(WHAT TO DO):
**A)** According to the remarks on physician-assisted dying, what document should carry an eligible request made after the diagnosis of a grievous or irremediable condition?
**B)** Extend the remarks on physician-assisted dying, beginning after their final sentence.

(PASSAGE FOR REVIEW):
▶

Regarding processes and procedures, I believe the federal government should amend the Criminal Code to allow that at any time following the diagnosis of a grievous or irremediable condition, an eligible request for physician-assisted dying, made through a valid patient declaration form, may be fulfilled when suffering becomes intolerable. This speaks a little bit to the issue of someone who is no longer competent but does make a competent decision before losing competence.
The federal government should encourage the development and implementation of a pan-Canadian strategy for physician-assisted dying. No doubt this is a challenge, but I feel strongly that we need continuity of care and continuity of procedures and access across the country. The federal government should encourage that and also should collaborate with the other governments, health professions, and others towards that end.
Regarding roles and regulations of health professionals, I'm uncertain, to be honest, where the federal government jurisdiction over rules and regulations of health care practitioners lies. My assumption is that a lot of these matters should be addressed at either the provincial level or the health professions' own regulations bodies. However, to the extent that the federal government does have a role in setting high-level parameters regarding roles and regulations of health professionals, I offer the recommendations that follow.

◀

(LISTED ENTRIES):
▶

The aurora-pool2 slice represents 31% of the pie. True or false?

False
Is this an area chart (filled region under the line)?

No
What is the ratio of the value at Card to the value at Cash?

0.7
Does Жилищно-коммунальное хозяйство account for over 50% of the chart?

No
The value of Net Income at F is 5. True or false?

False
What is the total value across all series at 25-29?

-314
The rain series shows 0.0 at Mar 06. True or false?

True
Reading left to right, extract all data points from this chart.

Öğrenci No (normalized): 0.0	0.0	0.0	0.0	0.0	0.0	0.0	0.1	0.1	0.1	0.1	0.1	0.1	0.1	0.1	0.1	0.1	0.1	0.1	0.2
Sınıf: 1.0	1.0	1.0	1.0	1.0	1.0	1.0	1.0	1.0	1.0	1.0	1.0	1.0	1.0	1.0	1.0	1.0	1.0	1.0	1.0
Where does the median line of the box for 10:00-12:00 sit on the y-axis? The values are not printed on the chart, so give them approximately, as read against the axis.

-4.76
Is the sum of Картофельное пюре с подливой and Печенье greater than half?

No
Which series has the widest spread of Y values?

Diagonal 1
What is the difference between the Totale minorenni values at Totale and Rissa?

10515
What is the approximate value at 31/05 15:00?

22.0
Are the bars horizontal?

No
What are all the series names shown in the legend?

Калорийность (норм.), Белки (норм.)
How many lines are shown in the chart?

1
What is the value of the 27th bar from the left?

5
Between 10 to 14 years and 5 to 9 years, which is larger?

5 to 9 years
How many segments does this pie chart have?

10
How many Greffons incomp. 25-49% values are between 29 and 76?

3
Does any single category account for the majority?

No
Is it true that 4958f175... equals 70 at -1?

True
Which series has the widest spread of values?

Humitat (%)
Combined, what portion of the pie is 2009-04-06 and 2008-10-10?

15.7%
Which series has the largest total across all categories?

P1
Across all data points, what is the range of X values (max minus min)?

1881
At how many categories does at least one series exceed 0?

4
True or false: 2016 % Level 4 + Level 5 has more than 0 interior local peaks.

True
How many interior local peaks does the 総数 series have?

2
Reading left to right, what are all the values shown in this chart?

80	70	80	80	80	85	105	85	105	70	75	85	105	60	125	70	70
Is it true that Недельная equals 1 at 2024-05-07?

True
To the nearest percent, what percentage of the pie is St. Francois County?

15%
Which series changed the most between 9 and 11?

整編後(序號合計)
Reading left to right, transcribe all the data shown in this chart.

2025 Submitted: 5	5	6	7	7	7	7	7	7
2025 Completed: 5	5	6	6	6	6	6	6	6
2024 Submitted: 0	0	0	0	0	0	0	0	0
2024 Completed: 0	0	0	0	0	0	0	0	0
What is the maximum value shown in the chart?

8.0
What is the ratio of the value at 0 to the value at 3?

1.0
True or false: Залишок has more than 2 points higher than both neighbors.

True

◀

(RESPONSES):
**A)** A valid patient declaration form.

**B)**
The federal government should amend the Criminal Code to explicitly protect properly regulated health professionals who provide supporting services during the provision of physician-assisted dying. That's not just for the physicians, but for all those health professionals who are providing supporting services.
The federal government should amend the Criminal Code to allow the provision of physician-assisted dying by a regulated health professional, such as a registered nurse, who is acting under the direction of a physician. In selecting the regulated health professions to qualify for this role, consideration should be given to enabling access to physician-assisted dying in communities where Canadians live or receive health care services.
I will move to the issue of conscientious objection, which was a huge concern in Quebec and no doubt still is. For the last few years when Bill 52 was in the pipe, and then after it was passed by the National Assembly, both the health professionals and the institutions were very concerned about conscientious objection and what they were allowed and not allowed to do. I coordinate activities with ethics consultants at McGill-affiliated institutions, and this was for sure an abiding concern.
My view on this issue is similar to that of our colleague: an individual health professional should be allowed to make a conscientious objection to providing physician-assisted suicide; however, the duty to care for the patient and the duty to inform the patient of all end-of-life options continue.
Some institutions, notably some faith-based institutions, may also make a conscientious objection to providing end-of-life care. This is natural when the core values of the institution are in conflict with providing such services. However, like health professionals, institutions in the public sector also have social contracts. To some extent, we should require non-faith-based institutions to allow physician-assisted dying or to at least not prevent it from taking place in their institution. Those who are objecting should transfer, or offer transfer, or provide people to come in and provide those services there.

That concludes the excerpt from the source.